Similar to the challenge of structural physics, the innovation of this project consisted in implementing a method that would pair with the parametric approach of Zaha Hadid Architects. All structural simulations, analysis, drawings and detailing were developed with advanced tools and in-house software that followed the mathematical method set by the architects in designing the tower’s shape. The whole structural design, from concept to final construction documentation, has been created by means of parametric tools. The final stage of the design has also been implemented in BIM, in full coordination with other design disciplines.

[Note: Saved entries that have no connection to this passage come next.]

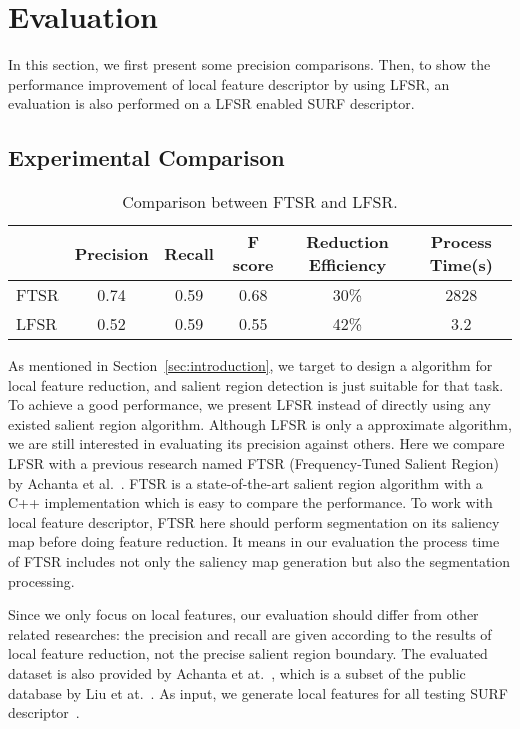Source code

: \section{Evaluation}
\label{sec:evaluation}

In this section, we first present some precision comparisons. Then, to show the performance improvement of local feature descriptor by using LFSR, an evaluation is also performed on a LFSR enabled SURF descriptor.

\subsection{Experimental Comparison}
\label{sec:evaluation_comparison}

\begin{table*}[!t]
\begin{center}
\begin{tabular}{|l|c|c|c|c|c|}
\hline
 & Precision & Recall & F score & Reduction Efficiency & Process Time(s) \\
\hline\hline
FTSR & 0.74 & 0.59 & 0.68 & 30\% & 2828 \\
LFSR & 0.52 & 0.59 & 0.55 & 42\% & 3.2 \\
\hline
\end{tabular}
\end{center}
\caption{Comparison between FTSR and LFSR.}
\label{tab:comparison}
\end{table*}

As mentioned in Section~\ref{sec:introduction}, we target to design a algorithm for local feature reduction, and salient region detection is just suitable for that task. To achieve a good performance, we present LFSR instead of directly using any existed salient region algorithm. Although LFSR is only a approximate algorithm, we are still interested in evaluating its precision against others. Here we compare LFSR with a previous research named FTSR (Frequency-Tuned Salient Region) by Achanta et al.~\cite{achanta2009frequency}. FTSR is a state-of-the-art salient region algorithm with a C++ implementation which is easy to compare the performance. To work with local feature descriptor, FTSR here should perform segmentation on its saliency map before doing feature reduction. It means in our evaluation the process time of FTSR includes not only the saliency map generation but also the segmentation processing.

Since we only focus on local features, our evaluation should differ from other related researches: the precision and recall are given according to the results of local feature reduction, not the precise salient region boundary. The evaluated dataset is also provided by Achanta et at.~\cite{achanta2009frequency}, which is a subset of the public database by Liu et at.~\cite{liu2011learning}. As input, we generate local features for all testing SURF descriptor~\cite{evans2010opensurf}.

Redesco’s role in the Generali Tower structural design has been extended from the initial conceptual stages all the way through to the construction phase, so that we had the chance to follow the design until the tiniest detailing, rebar scheduling, steelwork joints and details and moreover to cooperate with the contractor in defining construction methods, sequences, monitoring of the structural behaviour and checking of results.

The podium

Redesco has been in charge of the structures of the ‘free form’ volume of the podium, which is the visible part above the upper plaza level. The complexity of this structure arises from the coexistence of an extremely high number of constraints; from one side, the columns could only rest on the regular grid of the parking structures below; on the other side, the freedom of form, internal arrangement, density of functions of the podium asked for an extremely sophisticated structural strategy. The structural arrangement was born by parametrically coupling of the external surface to be respected and the internal constraints: the whole structural frame was generated automatically by combining all the constraints in a graphic algorithm. Based on this frame, that includes very long spans, column deviations and cantilevers, optimisation and recurrent operations have been carried on the structural members in order to achieve the maximum cost-efficiency and structural soundness.

All the structures are in steel, including the facade substructure that consisted of many hundreds of different frames. Finally, one of the most challenging aspects of the structure is it’s being built across a series of structural joints: joints between different parts of the underground parking structure and joints between the tower base and the surrounding systems. A sophisticated study of details and structural behaviour, that allows each different part to settle independently, has been carried on. Also for the podium, Redesco has been appointed to design and follow the structures from the conceptual stages down to the detailing and construction phase.